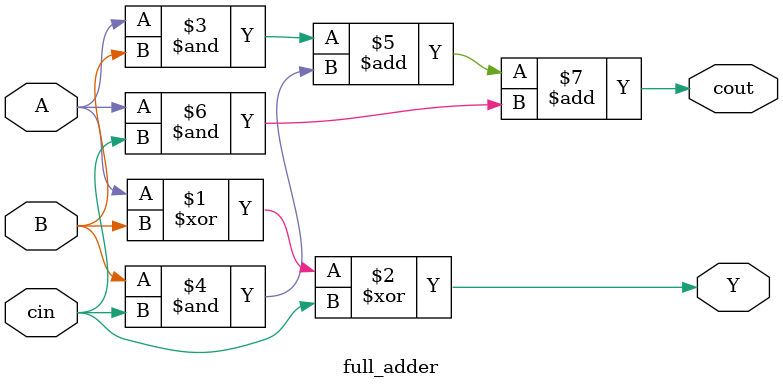
<source format=v>
module full_adder(
    input A,B,cin,
    output Y,cout
);

    assign Y = (A ^ B ^ cin);
    assign cout = (A & B) + (B & cin) + (A & cin);

endmodule
</source>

────────────────────

* What to do: Without any of the pictures, repeat the entries above word for word.

* Solution:
<source format=v>
module full_adder(
    input A,B,cin,
    output Y,cout
);

    assign Y = (A ^ B ^ cin);
    assign cout = (A & B) + (B & cin) + (A & cin);

endmodule
</source>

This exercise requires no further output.